The final point to make is that all the effort to maintain the status of credit institution for Anglo and INBS seems somewhat pointless. Now that the deposits are transferred from these institutions to AIB and ILP, these bank and building society are effectively defeasance transactions. (as per ESA95). I suppose we have to wait for the next Eurostat visit to RoI to see what it makes of all this chicanery and whether these two institutions remain classified off the govt balance sheet. If so, the banking sector will have de-levered substantially.
The difference between the c. €6bn on senior unsecured (gtee and un-gtee) Anglo bonds and the NWL c.€11bn is the covered bond program. These are bonds that were eligible at the ECB. More recent to the figures, the UK covered bond program would have become ineligible and the numbers are probably nearer €8bn than €11bn now. Any competent Treasurer would have plans (if not already auctioned) to re-route the collateral to either the parent to use to secure ELA or more likely into the Mortgage Bank subsidiary to allow it to issue more ECB-eligible securities.
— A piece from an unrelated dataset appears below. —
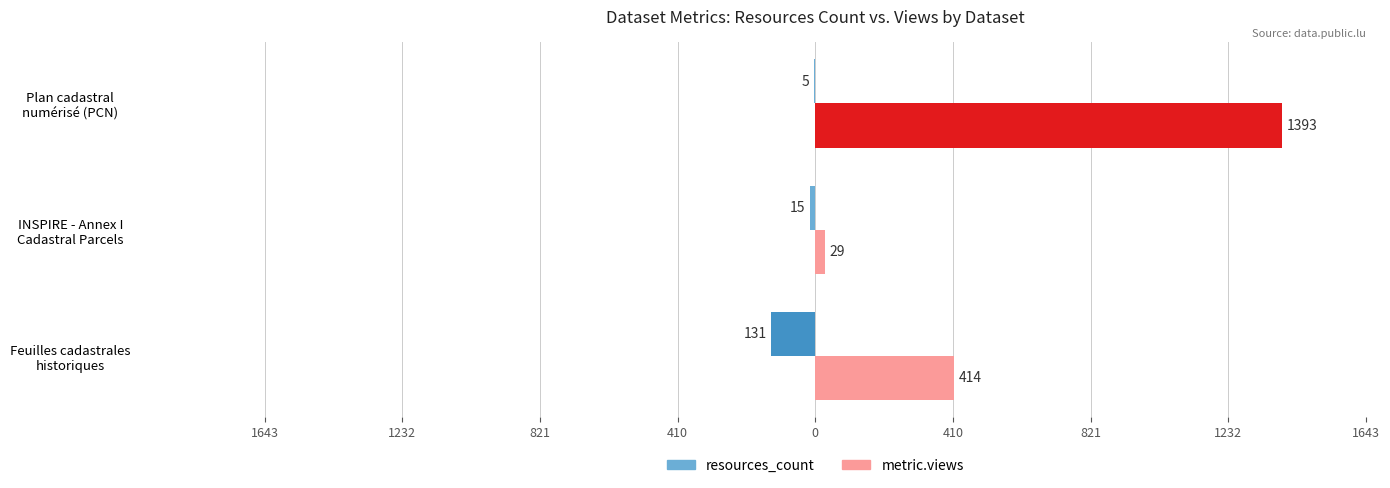

What are all the series names shown in the legend?

resources_count, metric.views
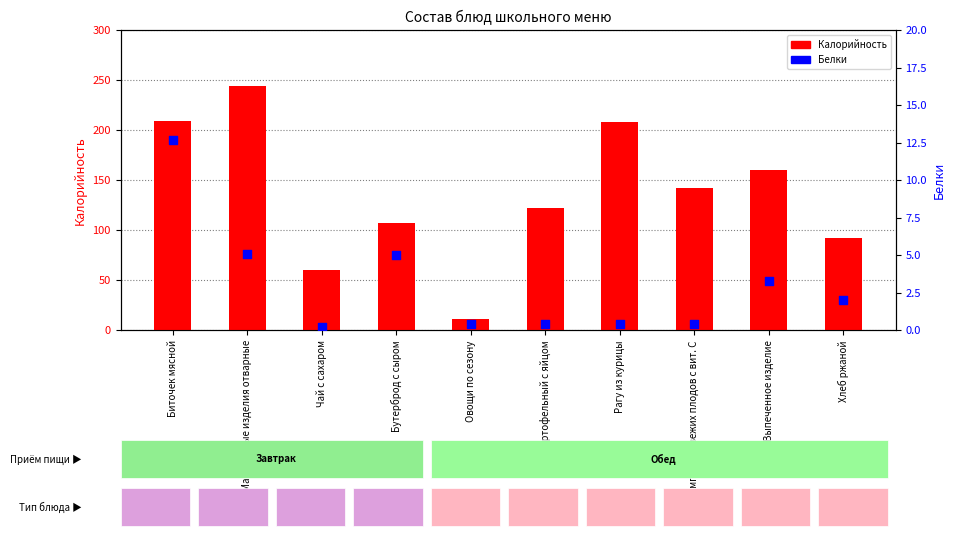

At how many categories does at least one series exceed 59?

9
he offers populist, poorly-informed, silver bullets, and then goes on any and every media outlet to tell the even more poorly informed huddled masses about these wonder cures. I don’t believe it helps matters in any way, shape or form.
Go on Eoin, name names…. you have us all wondering….
@ Phillip II
you’re obviously somewhat new around these parts…
….sickening…. just sickening….
I am really tired listening to these ‘Say one thing, mean another’ polit-bitches.
WEDNESDAY 01 Dec 10
Bank bailout is Ireland’s economic Iraq – Hayes
Speech by Fine Gael Public Expenditure Spokesman Brian Hayes TD during the Bank Bailout Debate in Dáil Éireann
Could I ask you to elaborate a little please.
If INBS ows €11 billion in bonds, then why would a covered bond program make any difference to that figure.
PS. I have no idea what a covered bond is. But how does it convert a liability of 11B to 4Billion?